After struggling for months to run without having pain, I realized that there might be something wrong with my feet. It just seemed like whenever I did any type of physical activity, I was burdened with stifling pain. It was annoying, but I knew that a podiatrist might be able to help. Sure enough, after meeting with a doctor, I learned more about what was causing the trouble. It turned out that I had pulled a tendon in my foot, which was causing all kinds of problems. This blog is all about getting your foot problems fixed once and for all.
If you have a mild or moderate hammer toe case, then it may be corrected with splints or medical tape; but more serious cases may require surgery. A common surgery for hammer toes is a proximal interphalangeal (PIP) joint fusion. During this procedure, a podiatrist would remove deformed portions of bone, fuse the remaining bone together, and then pin the toes in a straightened position while they heal. While pins can be used for PIP joint fusion, some patients may want to opt for implants instead.
Why are Pins Used During Hammer Toe Surgery?

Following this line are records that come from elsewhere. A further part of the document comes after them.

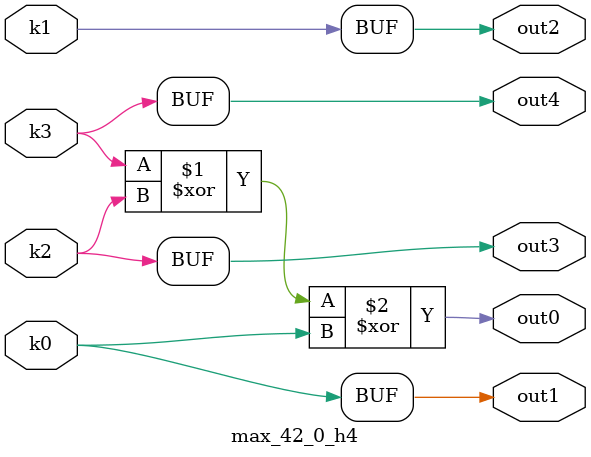
<source format=v>
module max_42_0(pi0, pi1, pi2, pi3, pi4, pi5, pi6, pi7, po0, po1, po2, po3, po4);
input pi0, pi1, pi2, pi3, pi4, pi5, pi6, pi7;
output po0, po1, po2, po3, po4;
wire k0, k1, k2, k3;
max_42_0_w4 DUT1 (pi0, pi1, pi2, pi3, pi4, pi5, pi6, pi7, k0, k1, k2, k3);
max_42_0_h4 DUT2 (k0, k1, k2, k3, po0, po1, po2, po3, po4);
endmodule

module max_42_0_w4(in7, in6, in5, in4, in3, in2, in1, in0, k3, k2, k1, k0);
input in7, in6, in5, in4, in3, in2, in1, in0;
output k3, k2, k1, k0;
assign k0 =   in0 ? ~in6 : ~in3;
assign k1 =   in0 ? ~in7 : ~in4;
assign k2 =   ~in5 & in2;
assign k3 =   (((~in7 | (in4 & ~in1)) & (in4 | ~in1)) | (~in6 & in3)) & (~in6 | in3) & (in2 | ~in5);
endmodule

module max_42_0_h4(k3, k2, k1, k0, out4, out3, out2, out1, out0);
input k3, k2, k1, k0;
output out4, out3, out2, out1, out0;
assign out0 = k3 ^ k2 ^ k0;
assign out1 = k0;
assign out2 = k1;
assign out3 = k2;
assign out4 = k3;
endmodule

</source>
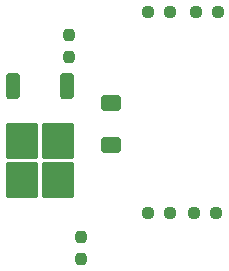
<source format=gtp>
%TF.GenerationSoftware,KiCad,Pcbnew,8.0.1*%
%TF.CreationDate,2024-08-03T23:28:29+02:00*%
%TF.ProjectId,prot_cir,70726f74-5f63-4697-922e-6b696361645f,rev?*%
%TF.SameCoordinates,Original*%
%TF.FileFunction,Paste,Top*%
%TF.FilePolarity,Positive*%
%FSLAX46Y46*%
G04 Gerber Fmt 4.6, Leading zero omitted, Abs format (unit mm)*
G04 Created by KiCad (PCBNEW 8.0.1) date 2024-08-03 23:28:29*
%MOMM*%
%LPD*%
G01*
G04 APERTURE LIST*
G04 Aperture macros list*
%AMRoundRect*
0 Rectangle with rounded corners*
0 $1 Rounding radius*
0 $2 $3 $4 $5 $6 $7 $8 $9 X,Y pos of 4 corners*
0 Add a 4 corners polygon primitive as box body*
4,1,4,$2,$3,$4,$5,$6,$7,$8,$9,$2,$3,0*
0 Add four circle primitives for the rounded corners*
1,1,$1+$1,$2,$3*
1,1,$1+$1,$4,$5*
1,1,$1+$1,$6,$7*
1,1,$1+$1,$8,$9*
0 Add four rect primitives between the rounded corners*
20,1,$1+$1,$2,$3,$4,$5,0*
20,1,$1+$1,$4,$5,$6,$7,0*
20,1,$1+$1,$6,$7,$8,$9,0*
20,1,$1+$1,$8,$9,$2,$3,0*%
G04 Aperture macros list end*
%ADD10RoundRect,0.237500X0.250000X0.237500X-0.250000X0.237500X-0.250000X-0.237500X0.250000X-0.237500X0*%
%ADD11RoundRect,0.237500X-0.237500X0.250000X-0.237500X-0.250000X0.237500X-0.250000X0.237500X0.250000X0*%
%ADD12RoundRect,0.250000X0.600000X-0.400000X0.600000X0.400000X-0.600000X0.400000X-0.600000X-0.400000X0*%
%ADD13RoundRect,0.250000X-0.350000X0.850000X-0.350000X-0.850000X0.350000X-0.850000X0.350000X0.850000X0*%
%ADD14RoundRect,0.250000X-1.125000X1.275000X-1.125000X-1.275000X1.125000X-1.275000X1.125000X1.275000X0*%
G04 APERTURE END LIST*
D10*
%TO.C,R4*%
X133912500Y-113500000D03*
X132087500Y-113500000D03*
%TD*%
%TO.C,R2*%
X130000000Y-113500000D03*
X128175000Y-113500000D03*
%TD*%
%TO.C,R5*%
X134087500Y-96500000D03*
X132262500Y-96500000D03*
%TD*%
%TO.C,R3*%
X130000000Y-96500000D03*
X128175000Y-96500000D03*
%TD*%
D11*
%TO.C,R6*%
X121500000Y-98500000D03*
X121500000Y-100325000D03*
%TD*%
%TO.C,R1*%
X122500000Y-115587500D03*
X122500000Y-117412500D03*
%TD*%
D12*
%TO.C,D1*%
X125000000Y-107750000D03*
X125000000Y-104250000D03*
%TD*%
D13*
%TO.C,Q1*%
X121280000Y-102800000D03*
D14*
X120525000Y-107425000D03*
X117475000Y-107425000D03*
X120525000Y-110775000D03*
X117475000Y-110775000D03*
D13*
X116720000Y-102800000D03*
%TD*%
M02*

</source>
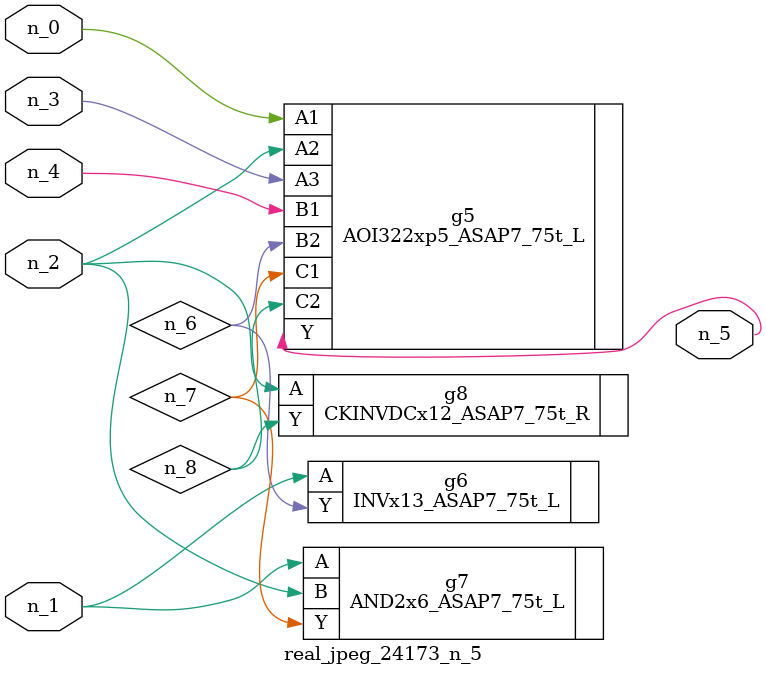
<source format=v>
module real_jpeg_24173_n_5 (n_4, n_0, n_1, n_2, n_3, n_5);

input n_4;
input n_0;
input n_1;
input n_2;
input n_3;

output n_5;

wire n_8;
wire n_6;
wire n_7;

AOI322xp5_ASAP7_75t_L g5 ( 
.A1(n_0),
.A2(n_2),
.A3(n_3),
.B1(n_4),
.B2(n_6),
.C1(n_7),
.C2(n_8),
.Y(n_5)
);

INVx13_ASAP7_75t_L g6 ( 
.A(n_1),
.Y(n_6)
);

AND2x6_ASAP7_75t_L g7 ( 
.A(n_1),
.B(n_2),
.Y(n_7)
);

CKINVDCx12_ASAP7_75t_R g8 ( 
.A(n_2),
.Y(n_8)
);


endmodule
</source>
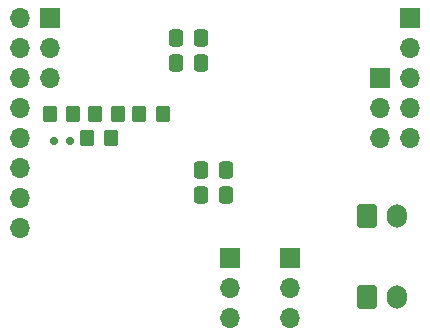
<source format=gbs>
G04 #@! TF.GenerationSoftware,KiCad,Pcbnew,7.0.10-7.0.10~ubuntu23.10.1*
G04 #@! TF.CreationDate,2024-03-29T23:33:31+01:00*
G04 #@! TF.ProjectId,ledBoard,6c656442-6f61-4726-942e-6b696361645f,rev?*
G04 #@! TF.SameCoordinates,Original*
G04 #@! TF.FileFunction,Soldermask,Bot*
G04 #@! TF.FilePolarity,Negative*
%FSLAX46Y46*%
G04 Gerber Fmt 4.6, Leading zero omitted, Abs format (unit mm)*
G04 Created by KiCad (PCBNEW 7.0.10-7.0.10~ubuntu23.10.1) date 2024-03-29 23:33:31*
%MOMM*%
%LPD*%
G01*
G04 APERTURE LIST*
G04 Aperture macros list*
%AMRoundRect*
0 Rectangle with rounded corners*
0 $1 Rounding radius*
0 $2 $3 $4 $5 $6 $7 $8 $9 X,Y pos of 4 corners*
0 Add a 4 corners polygon primitive as box body*
4,1,4,$2,$3,$4,$5,$6,$7,$8,$9,$2,$3,0*
0 Add four circle primitives for the rounded corners*
1,1,$1+$1,$2,$3*
1,1,$1+$1,$4,$5*
1,1,$1+$1,$6,$7*
1,1,$1+$1,$8,$9*
0 Add four rect primitives between the rounded corners*
20,1,$1+$1,$2,$3,$4,$5,0*
20,1,$1+$1,$4,$5,$6,$7,0*
20,1,$1+$1,$6,$7,$8,$9,0*
20,1,$1+$1,$8,$9,$2,$3,0*%
G04 Aperture macros list end*
%ADD10RoundRect,0.250000X0.337500X0.475000X-0.337500X0.475000X-0.337500X-0.475000X0.337500X-0.475000X0*%
%ADD11O,1.700000X1.700000*%
%ADD12R,1.700000X1.700000*%
%ADD13RoundRect,0.250000X-0.600000X-0.750000X0.600000X-0.750000X0.600000X0.750000X-0.600000X0.750000X0*%
%ADD14O,1.700000X2.000000*%
%ADD15RoundRect,0.250000X0.350000X0.450000X-0.350000X0.450000X-0.350000X-0.450000X0.350000X-0.450000X0*%
%ADD16RoundRect,0.150000X-0.150000X-0.200000X0.150000X-0.200000X0.150000X0.200000X-0.150000X0.200000X0*%
%ADD17RoundRect,0.250000X-0.350000X-0.450000X0.350000X-0.450000X0.350000X0.450000X-0.350000X0.450000X0*%
G04 APERTURE END LIST*
D10*
X215921500Y-73808200D03*
X213846500Y-73808200D03*
X215921500Y-71674600D03*
X213846500Y-71674600D03*
X218059000Y-82829400D03*
X215984000Y-82829400D03*
X218059000Y-84963000D03*
X215984000Y-84963000D03*
D11*
X200660000Y-87780000D03*
D12*
X203200000Y-70000000D03*
D11*
X200660000Y-70000000D03*
X203200000Y-72540000D03*
X200660000Y-72540000D03*
X203200000Y-75080000D03*
X200660000Y-75080000D03*
X200660000Y-77620000D03*
X200660000Y-80160000D03*
X200660000Y-82700000D03*
X200660000Y-85240000D03*
D13*
X230017000Y-93582000D03*
D14*
X232517000Y-93582000D03*
D13*
X230017000Y-86724000D03*
D14*
X232517000Y-86724000D03*
D15*
X208950000Y-78150000D03*
X206950000Y-78150000D03*
D16*
X204875000Y-80375000D03*
X203475000Y-80375000D03*
D17*
X203150000Y-78150000D03*
X205150000Y-78150000D03*
D12*
X233680000Y-70000000D03*
D11*
X233680000Y-72540000D03*
X233680000Y-75080000D03*
X233680000Y-77620000D03*
X233680000Y-80160000D03*
D12*
X218440000Y-90297000D03*
D11*
X218440000Y-92837000D03*
X218440000Y-95377000D03*
D15*
X208325000Y-80125000D03*
X206325000Y-80125000D03*
D12*
X223520000Y-90297000D03*
D11*
X223520000Y-92837000D03*
X223520000Y-95377000D03*
D15*
X212750000Y-78150000D03*
X210750000Y-78150000D03*
D12*
X231140000Y-75080000D03*
D11*
X231140000Y-77620000D03*
X231140000Y-80160000D03*
M02*

</source>
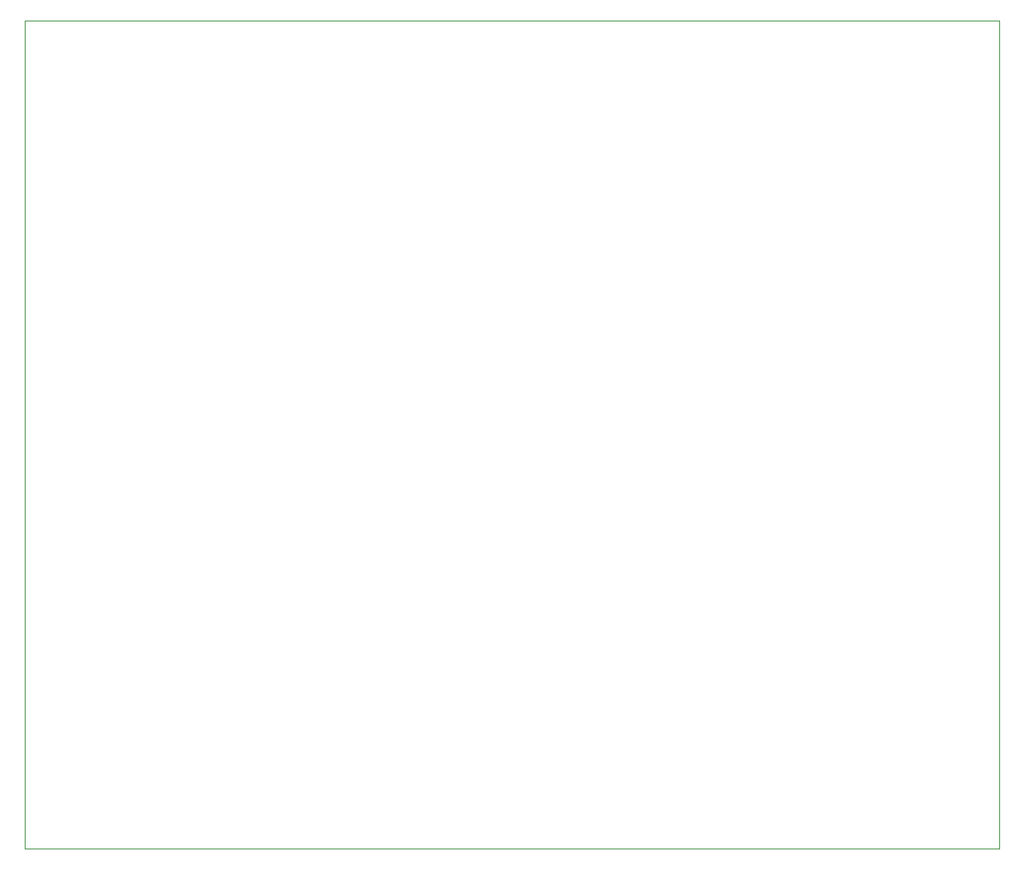
<source format=gm1>
G04 #@! TF.GenerationSoftware,KiCad,Pcbnew,8.0.3*
G04 #@! TF.CreationDate,2024-08-23T22:21:50+02:00*
G04 #@! TF.ProjectId,temp_power_management,74656d70-5f70-46f7-9765-725f6d616e61,rev?*
G04 #@! TF.SameCoordinates,Original*
G04 #@! TF.FileFunction,Profile,NP*
%FSLAX46Y46*%
G04 Gerber Fmt 4.6, Leading zero omitted, Abs format (unit mm)*
G04 Created by KiCad (PCBNEW 8.0.3) date 2024-08-23 22:21:50*
%MOMM*%
%LPD*%
G01*
G04 APERTURE LIST*
G04 #@! TA.AperFunction,Profile*
%ADD10C,0.100000*%
G04 #@! TD*
G04 APERTURE END LIST*
D10*
X199122000Y-143510000D02*
X99122000Y-143510000D01*
X99122000Y-58510000D01*
X199122000Y-58510000D01*
X199122000Y-143510000D01*
M02*

</source>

Kirschner wires—also known as K-wires and pins—are thin, sterilized stainless steel rods that are used for many different surgeries. These pins are inserted into bones to provide stability, they also help to immobilize bones during the recovery phase. During a PIP joint fusion, pins are used to keep the toes straight until the bones fully heal.
Why Would a Patient Wish to Avoid Pins?
Pins are often left in the toes for at least a month during the recovery phase. The major feature of pins is that they stick out of the skin so that they can easily be removed once healing is complete. As you can imagine, this can make activity awkward for many patients, as they cannot wear certain footwear as they heal. And if a patient gets the go-ahead to walk, they must be careful so that the pins don't hit the ground or get caught on things. Since the pins protrude out of the toes, some people may experience tissue irritation or an increased risk of infection. Patients must keep the area dry and stay on top of changing the wound dressing.
How Could Implants Benefit Patients?
Implants, or intramedullary devices, are similar to pins in that they stabilize the toe bones. the main difference is that they aren't removed later; the implant is permanent and bone tissue heals around it. One study found that bio-absorbable implants could reduce the risk of infection since pins weren't exposed. Patients that undergo hammer toe implants are able to return to normal footwear sooner than those with pins.
Some demographics—like diabetics—may prefer implants so that they could avoid the risk of foot ulcers, tunneling wounds, and other issues that could form around the K-wires.
Podiatry Today says that intramedullary implants can provide better resistance to rotational forces. They reported a study that showed improved alignment on x-rays compared to traditional pins.